The AICPA is urging the IRS to fix several problems, including the excessive amount of time it takes for the IRS to resolve cases, the difficulties that taxpayers face when trying to contact the IRS about the status of their cases, and the numerous telephone inquiries made by taxpayers or their representatives that are not returned by the IRS.

The IRS employs correspondence audits to get more information from taxpayers about a few limited issues on the taxpayer’s return. Correspondence audits are generally narrower in scope than a traditional audit of a tax return and are generally conducted through written communications.

Thompson recommended that the IRS conduct an internal review to determine if the correct types of returns are being selected for review under the correspondence audit program. 

“Taxpayers are often requested to substantiate specific tax deductions like miscellaneous itemized deductions, state and local income taxes, and real estate taxes,” she said. “However, it appears that the IRS may be making this substantiation request to a large number of taxpayers who happen to be in an alternative minimum tax position, with these types of deductions having no impact on the taxpayer’s ultimate tax liability. The net result is a ‘no-change’ audit for the taxpayer and a waste of resources for the IRS. We suggest that the IRS create an additional ‘filter’ for its correspondence audit selection process to remove these types of case from the Service’s active case file.”

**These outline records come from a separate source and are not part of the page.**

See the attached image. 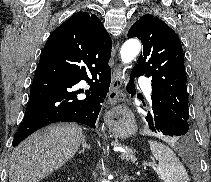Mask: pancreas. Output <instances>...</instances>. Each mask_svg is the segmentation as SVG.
I'll return each instance as SVG.
<instances>
[{
  "instance_id": "pancreas-1",
  "label": "pancreas",
  "mask_w": 211,
  "mask_h": 182,
  "mask_svg": "<svg viewBox=\"0 0 211 182\" xmlns=\"http://www.w3.org/2000/svg\"><path fill=\"white\" fill-rule=\"evenodd\" d=\"M120 157L122 159H126V160H130L132 162H134L136 160L135 156L132 155V150L126 148V153H121Z\"/></svg>"
}]
</instances>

The IRS's upcoming CADE 2 customer account database upgrade could help speed up the processing, Thompson acknowledged. She noted that the AICPA supports concerns from the National Taxpayer Advocate and the Treasury Inspector General for Tax Administration about the linkage between improving taxpayer service and the ability of the Service to properly address taxpayer rights.  "We believe the IRS has made positive strides by improving its telephone customer service lines and the handling of taxpayer correspondence, but obviously further improvements are warranted," she added.